Year-to-date earnings have suffered, however, due to the COVID-19 crisis. The Ithaca-based financial institution reported a 25 percent drop in diluted earnings in the first six months of the year to $1.97. Net income for the first six months was $29.4 million, down from $40.4 million for the same period last year.
Stephen Romaine
“We are pleased to report strong financial results for the quarter despite a very challenging business climate. Although the longer-term impact of the pandemic and related economic conditions are still unknown, there have been several recent positive trends noted with certain national economic indicators, such as reduced levels of unemployment, improving retail sales and improving consumer confidence,” said Tompkins President and CEO Stephen Romaine. “At Tompkins, we have seen several positive trends as well, with very strong mortgage application volumes in the second quarter, higher levels of debit card spending and favorable credit quality measures when compared to last quarter.”
Romaine said Tompkins are encouraged by recent favorable, though the recent rise in COVID-19 cases nationally “makes it clear that much uncertainty remains.”

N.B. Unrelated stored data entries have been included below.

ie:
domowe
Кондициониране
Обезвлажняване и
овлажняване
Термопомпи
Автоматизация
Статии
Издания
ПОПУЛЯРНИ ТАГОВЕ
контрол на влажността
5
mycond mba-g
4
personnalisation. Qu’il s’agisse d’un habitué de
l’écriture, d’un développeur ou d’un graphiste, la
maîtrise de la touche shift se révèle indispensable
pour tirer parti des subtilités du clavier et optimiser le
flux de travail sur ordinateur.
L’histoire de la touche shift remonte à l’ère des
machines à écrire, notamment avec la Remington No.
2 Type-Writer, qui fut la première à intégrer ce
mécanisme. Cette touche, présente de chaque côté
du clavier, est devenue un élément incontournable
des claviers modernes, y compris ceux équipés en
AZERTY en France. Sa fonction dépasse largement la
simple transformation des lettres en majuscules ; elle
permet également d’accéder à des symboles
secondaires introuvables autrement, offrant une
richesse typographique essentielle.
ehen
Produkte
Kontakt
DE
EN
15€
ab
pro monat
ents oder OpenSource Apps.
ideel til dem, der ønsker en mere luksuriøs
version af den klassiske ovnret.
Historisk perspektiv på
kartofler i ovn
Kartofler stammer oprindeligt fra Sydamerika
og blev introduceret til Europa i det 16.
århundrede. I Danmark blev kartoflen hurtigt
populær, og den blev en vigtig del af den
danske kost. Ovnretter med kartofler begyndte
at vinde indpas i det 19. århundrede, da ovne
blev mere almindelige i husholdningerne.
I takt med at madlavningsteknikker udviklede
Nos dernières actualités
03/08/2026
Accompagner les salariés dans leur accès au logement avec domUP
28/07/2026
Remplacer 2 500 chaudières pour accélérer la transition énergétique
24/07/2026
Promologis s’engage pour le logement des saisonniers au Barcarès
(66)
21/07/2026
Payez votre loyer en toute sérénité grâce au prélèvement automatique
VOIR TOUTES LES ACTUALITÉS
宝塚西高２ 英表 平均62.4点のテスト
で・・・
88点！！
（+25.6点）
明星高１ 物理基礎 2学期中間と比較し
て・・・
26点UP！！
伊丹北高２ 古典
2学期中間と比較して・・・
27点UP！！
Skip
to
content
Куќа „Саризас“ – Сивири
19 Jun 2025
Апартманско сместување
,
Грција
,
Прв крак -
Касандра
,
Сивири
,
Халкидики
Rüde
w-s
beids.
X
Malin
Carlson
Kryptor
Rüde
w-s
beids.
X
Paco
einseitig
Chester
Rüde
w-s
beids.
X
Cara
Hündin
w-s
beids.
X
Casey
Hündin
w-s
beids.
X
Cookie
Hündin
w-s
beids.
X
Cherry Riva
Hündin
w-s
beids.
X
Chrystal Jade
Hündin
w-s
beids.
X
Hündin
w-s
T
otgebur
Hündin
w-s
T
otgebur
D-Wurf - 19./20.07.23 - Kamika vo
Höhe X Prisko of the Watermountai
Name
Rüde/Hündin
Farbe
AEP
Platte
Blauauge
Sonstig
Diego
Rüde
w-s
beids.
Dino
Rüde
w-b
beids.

“We will remain vigilant in monitoring risk trends as we navigate these challenging times,” he said.
Other quarterly highlights include:
• Total loans of $5.4 billion were up $568 million, or 11.7 percent, over June 30, 2019. The increase over the prior year included $465.6 million of PPP loans funded during the second quarter of 2020.
• Total deposits of $6.4 billion increased by $1.4 billion, or 27.8 percent, over June 30, 2019.
• Net interest margin was 3.45 percent for the second quarter of 2020, up from 3.44 percent for the first quarter of 2020, and 3.43 percent for the fourth quarter of 2019.
• The ratio of total capital to risk-weighted assets improved to 13.95 percent, up from 13.62 percent at March 31, 2020, and 13.53 percent at December 31, 2019.
Net interest income was $56.4 million for the second quarter of 2020, compared with $52.3 million reported for the second quarter of 2019. For the year-to-date period, net interest income was $109.3 million, an increase of $5.1 million, or 4.9 percent, from the same six-month period in 2019.
Net interest income benefited from growth in average loans. Average loans were up $297.7 million, or 6.2 percent, in the first six months of 2020, compared with the same six month period in 2019. The increase in average loans includes the benefit of $465.6 million of loans originated under the Small Business Administration’s Paycheck Protection Program (PPP) in the second quarter of 2020.
Average total deposits were up $778.1 million, or 15.7 percent, in the first six months of 2020, compared with the same period in 2019. Average noninterest deposits were up $251.3 billion, or 18.7 percent, in the first six months of 2020, compared with the same period in 2019. Average deposit balances benefited from $465.6 million of PPP loan originations during the second quarter of 2020, the majority of which were deposited in Tompkins checking accounts.